(WHAT YOU HAVE TO DO) For every record below, repeat the text exactly and pass over any image.

(TASK DATA)
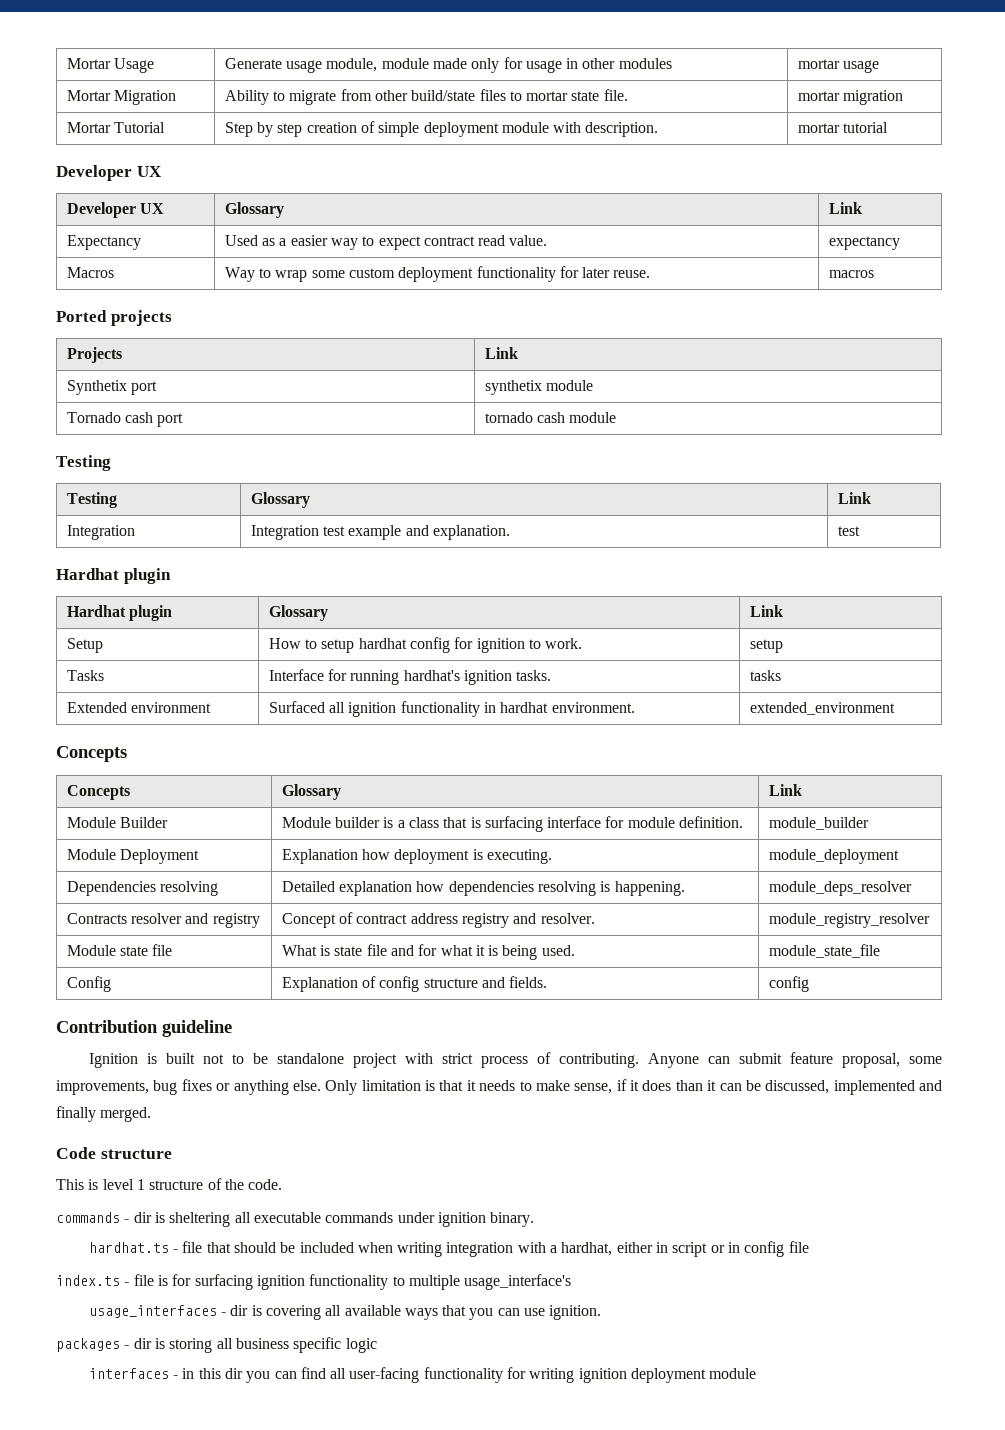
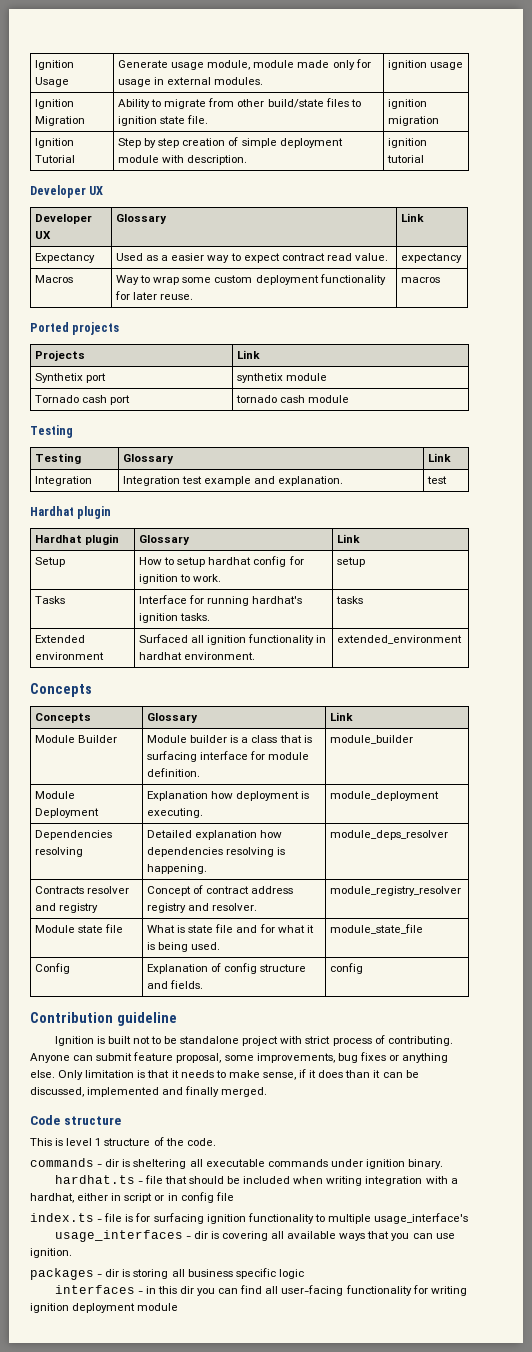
[66,58,111,69] Mortar -> [35,60,75,70] Ignition
[582,58,672,69] [797,59,840,69] other modules | mortar -> [167,77,264,85] [388,60,428,70] external modules. | ignition
[66,90,111,101] Mortar -> [35,99,75,109] Ignition
[526,91,569,101] mortar -> [118,116,158,126] ignition
[797,91,840,101] mortar -> [388,99,428,109] ignition
[66,122,111,133] Mortar -> [35,138,75,148] Ignition
[797,123,840,133] mortar -> [388,138,428,148] ignition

(REPLY TO THE TASK)
[66,58,111,69] Mortar -> [35,60,75,70] Ignition
[582,58,672,69] [797,59,840,69] other modules | mortar -> [167,77,264,85] [388,60,428,70] external modules. | ignition
[66,90,111,101] Mortar -> [35,99,75,109] Ignition
[526,91,569,101] mortar -> [118,116,158,126] ignition
[797,91,840,101] mortar -> [388,99,428,109] ignition
[66,122,111,133] Mortar -> [35,138,75,148] Ignition
[797,123,840,133] mortar -> [388,138,428,148] ignition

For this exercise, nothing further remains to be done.